Disney’s eagerness to share left-leaning messages about gender and race has drawn sizable attention – from same-sex couples in such movies as “Lightyear” to a transgender character recommending a tampon brand in Disney+’s “Baymax” series.

The streaming platform’s “The Loud Family: Louder and Prouder” featured an episode in which the main characters call for reparations for black descendants of slavery and deride the country’s “systemic racism.”

Disney’s admitted “not-at-all-secret gay agenda” coaxed The Daily Wire to enter the children’s programming game. The conservative news outlet announced last year it would steer $100 million to the creating of apolitical shows for children of all ages.

Last month, the company rolled out its first children’s shows on its Bentkey app, including a series inspired by “Mister Rogers’ Neighborhood,” titled “A Wonderful Day with Mabel Maclay.”

The animated “Chip Chilla” features the voice of “Saturday Night Live” alum Rob Schneider.

Note: this reporter is a contributor to The Daily Wire.

Daily Wire co-founder Jeremy Boreing and co. initially dubbed the programming slate DW Kids, but the company later changed it to Bentkey to avoid political connections.

The goal, Boreing said during a YouTube-based chat last month, was to “create content for kids that isn’t inherently political.”

Huff entered the children’s programming game earlier this year with Dot Conner: Webtective.” The online series follows a pre-teen (Gili Gould) who solves mysteries with a hand from the World Wide Web.

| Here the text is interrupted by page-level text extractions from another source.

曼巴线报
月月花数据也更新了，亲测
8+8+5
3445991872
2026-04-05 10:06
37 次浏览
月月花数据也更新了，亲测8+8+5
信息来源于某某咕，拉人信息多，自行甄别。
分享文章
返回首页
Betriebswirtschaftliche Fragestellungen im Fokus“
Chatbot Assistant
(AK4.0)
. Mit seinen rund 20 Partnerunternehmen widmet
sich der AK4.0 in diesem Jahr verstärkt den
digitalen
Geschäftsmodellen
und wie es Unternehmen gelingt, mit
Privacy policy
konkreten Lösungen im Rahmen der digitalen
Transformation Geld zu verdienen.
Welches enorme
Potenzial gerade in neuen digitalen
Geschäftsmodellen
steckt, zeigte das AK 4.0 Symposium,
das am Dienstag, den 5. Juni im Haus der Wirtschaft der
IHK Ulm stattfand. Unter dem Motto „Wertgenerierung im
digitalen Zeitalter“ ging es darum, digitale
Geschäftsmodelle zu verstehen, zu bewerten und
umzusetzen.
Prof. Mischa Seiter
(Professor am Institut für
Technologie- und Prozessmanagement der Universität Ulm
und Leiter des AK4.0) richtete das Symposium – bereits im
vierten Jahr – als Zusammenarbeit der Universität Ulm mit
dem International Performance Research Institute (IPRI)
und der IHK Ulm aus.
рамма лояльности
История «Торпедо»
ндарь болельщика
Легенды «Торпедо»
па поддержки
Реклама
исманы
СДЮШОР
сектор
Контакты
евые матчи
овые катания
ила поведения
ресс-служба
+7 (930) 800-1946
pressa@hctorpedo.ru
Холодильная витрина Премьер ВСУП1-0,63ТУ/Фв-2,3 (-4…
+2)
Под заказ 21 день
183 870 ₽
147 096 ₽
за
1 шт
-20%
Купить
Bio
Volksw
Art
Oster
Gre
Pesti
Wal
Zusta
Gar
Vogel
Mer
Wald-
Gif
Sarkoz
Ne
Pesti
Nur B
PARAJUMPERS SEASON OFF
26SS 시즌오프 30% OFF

The project, which has a Christian element to the narratives, flowed from Huff’s concerns about the shows his children have been watching in recent years.

“It started to become obvious that almost everything out there on major platforms, even if it’s for kids, per se, is going to be pushing a very heavy message that’s antithetical to what we value as a family and as parents,” he says. “We’re inundated by it.”

Huff also said children’s shows highlighting sexual orientation proved the most upsetting.

Loor TV, which launched earlier this year, also offers programming for young viewers. The new streaming platform promises a Biblically-inspired lineup “unfiltered by Hollywood or Church Ladies.”

The platform also serves up stories for young minds including shows aimed at children but with an edge.

“Bearly Biblical,” for example, uses stuffed teddy bears to re-enact graphic scenes from the Bible.

While the new content creators largely say their goal is provide better viewing, not take on an entertainment behemoth like Disney, the company has lost more than $10 billion on its streaming service venture since it was introduced in 2019.

PragerU created its kid-friendly slate in 2021 for a different reason.

The company’s PragerU Kids division didn’t lash out at Disney’s recent “agenda” or other content trends. The nonprofit created its line of shows to address recent changes in the educational landscape.

Jill Simonian, director of Outreach for PragerU Kids and on-screen talent for the nonprofit, says the company’s lineup teaches children to love their country, embrace the nation’s core values and even explore financial literary.

It’s “edutainment,” Simonian says of PragerU Kids, which began with two shows and will offer 10 originals early in 2024. Too many schools focus on social justice over history, Simonian argues.

“They divide each other by the color of our skin,” she says.